Sonntagsbrief zum 32. Sonntag im Jahreskreis, 8. November 2015
7. November 2015 von Magnus Lux
Die Kunst des Teilens
Sonntagsbrief 32. Sonntag im Jahreskreis, 8. November 2015
Er lehrte: „Seht euch vor solchen Toragelehrten vor, die gern in langen Gewändern umhergehen, die Grüße auf den Marktplätzen ebenso lieben wie Ehrenplätze in den Synagogen und bei den Mahlzeiten. Sie verschlingen die Häuser der Witwen und beten zum Schein besonders lang. Sie werden einen umso schlimmeren Urteilsspruch empfangen.“
Jesus setzte sich im Tempel in die Nähe der Schatzkammer und beobachtete, wie das Volk Geldmünzen in die Schatzkammer warf. Viele Reiche warfen viel hinein. Da kam eine bettelarme Witwe und warf zwei kleine Geldmünzen hinein, die nur wenig wert waren. Da rief Jesus seine Jüngerinnen und Jünger zu sich und sagte zu ihnen: „Ja, ich sage euch: Diese bettelarme Witwe hat mehr als alle anderen in die Schatzkammer hineingeworfen. Alle anderen haben aus ihrem Überfluss heraus gegeben, sie aber hat aus ihrer Armut heraus alles hineingeworfen, was sie besaß – ihren ganzen Lebensunterhalt. Damit hat sie ihr ganzes Leben Gott anvertraut.“
Mk 12, 38 -44
Bibel in gerechter Sprache
Man muss ja nicht den Slogan „Geld regiert die Welt“ für den wichtigsten Satz halten, oft sarkastisch zugespitzt als „Wo du nicht bist, Herr Jesu Christ, all Hoffen und Flehen vergebens ist“, untermauert mit der Geld zählenden Daumen-Zeigefinger-Bewegung, um dem heutigen Evangelium mit einiger Skepsis zu begegnen.

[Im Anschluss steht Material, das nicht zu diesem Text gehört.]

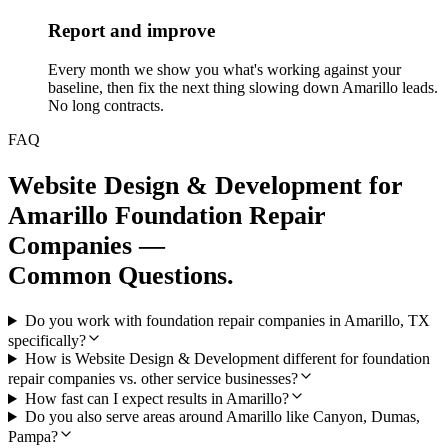
Report and improve
Every month we show you what's working against your
baseline, then fix the next thing slowing down Amarillo leads.
No long contracts.
FAQ
Website Design & Development
for
Amarillo
Foundation Repair
Companies
—
Common Questions.
Do you work with foundation repair companies in Amarillo, TX
specifically?
How is Website Design & Development different for foundation
repair companies vs. other service businesses?
How fast can I expect results in Amarillo?
Do you also serve areas around Amarillo like Canyon, Dumas,
Pampa?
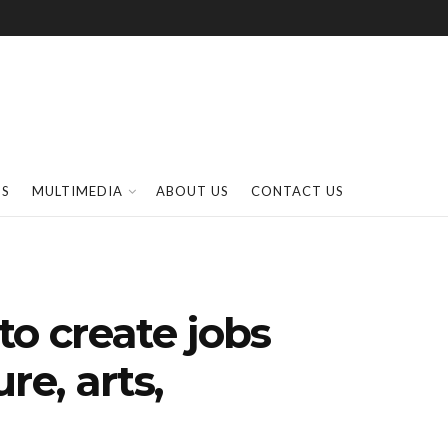
SS
MULTIMEDIA
ABOUT US
CONTACT US
to create jobs
re, arts,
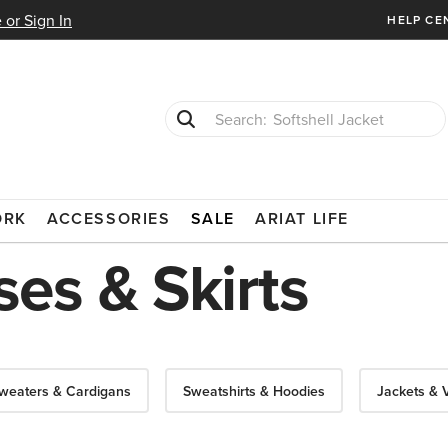
 or Sign In
HELP CE
T-Shirts
Cowboy Boots
ORK
ACCESSORIES
SALE
ARIAT LIFE
es & Skirts
weaters & Cardigans
Sweatshirts & Hoodies
Jackets & 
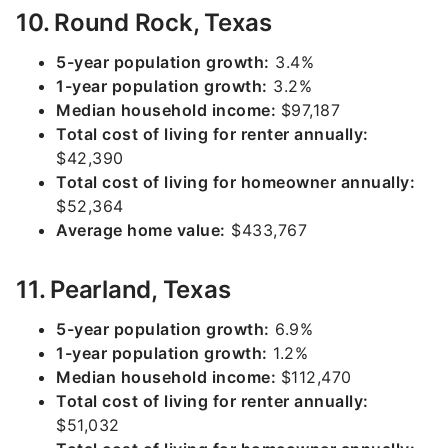
10. Round Rock, Texas
5-year population growth:
3.4%
1-year population growth:
3.2%
Median household income:
$97,187
Total cost of living for renter annually:
$42,390
Total cost of living for homeowner annually:
$52,364
Average home value:
$433,767
11. Pearland, Texas
5-year population growth:
6.9%
1-year population growth:
1.2%
Median household income:
$112,470
Total cost of living for renter annually:
$51,032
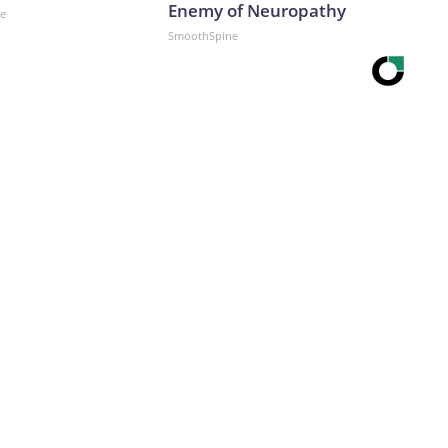
Enemy of Neuropathy
ne
SmoothSpine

Statt dass Jesus froh darüber ist, dass viele Leute spenden und gerade die Reichen sich nicht lumpen lassen und viel geben, meckert er. Und dann stellt er seinen Jüngern/innen eine Frau vor, die gerade mal zwei von den kleinsten Münzen einwirft. Kein Gemeinwesen kann ohne Geld auskommen – die Frage der gerechten Lastenverteilung lassen wir hier mal weg. Keine Kirche kann ohne Geld auskommen, wenn sie ihre Aufgaben erfüllen will, – die Frage nach der Anhäufung von Reichtum lassen wir auch hier weg. Was will er also mit dem berühmten „Scherflein“ der armen Witwe?

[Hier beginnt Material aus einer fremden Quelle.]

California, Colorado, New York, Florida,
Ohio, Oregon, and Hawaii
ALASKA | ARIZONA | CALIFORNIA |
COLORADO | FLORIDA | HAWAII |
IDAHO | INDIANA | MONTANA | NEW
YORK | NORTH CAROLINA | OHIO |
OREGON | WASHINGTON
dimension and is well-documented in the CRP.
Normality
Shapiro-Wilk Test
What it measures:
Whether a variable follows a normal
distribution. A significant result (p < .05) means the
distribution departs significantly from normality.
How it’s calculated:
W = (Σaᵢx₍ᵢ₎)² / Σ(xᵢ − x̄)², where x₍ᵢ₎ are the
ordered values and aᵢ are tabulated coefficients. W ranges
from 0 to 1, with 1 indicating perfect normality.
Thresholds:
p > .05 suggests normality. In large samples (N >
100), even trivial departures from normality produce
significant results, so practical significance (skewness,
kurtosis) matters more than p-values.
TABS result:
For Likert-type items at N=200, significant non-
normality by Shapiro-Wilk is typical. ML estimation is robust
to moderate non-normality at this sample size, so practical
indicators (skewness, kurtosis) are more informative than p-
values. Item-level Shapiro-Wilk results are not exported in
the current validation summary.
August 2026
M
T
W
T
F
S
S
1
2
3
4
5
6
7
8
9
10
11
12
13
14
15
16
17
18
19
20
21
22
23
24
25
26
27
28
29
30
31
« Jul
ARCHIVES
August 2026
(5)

Da denke ich an das Gespräch im Familienkreis vor etlichen Jahrzehnten. Die Misereor-Sammlung stand bevor und wir überlegten, wie viel wir denn geben sollten. Also fünf Mark müssten es schon sein, nicht nur ein paar Kröten wie beim sonntäglichen Klingelbeutel, meinte einer. Aber die verrauche ich doch in einer Woche, antwortete eine andere. Stimmt. Also wie wär’s mit 50 Mark, die sind ja nicht von Pappe. Die geben wir aus, wenn wir am Sonntag essen gehen. Großes Fragezeichen. Und 500, die würden wir doch spüren, oder? Die würden wir freilich spüren, aber – das ist nicht einmal die Hälfte von dem, was wir in einem Urlaub ausgeben. Und da machte eine den dreisten Vorschlag: Und wie ist es mit 5000, hä? Jetzt gab es erst einmal großes Schweigen – bis ein Paar meinte: Dann würden wir halt unseren Bauplatz ein Jahr später kaufen.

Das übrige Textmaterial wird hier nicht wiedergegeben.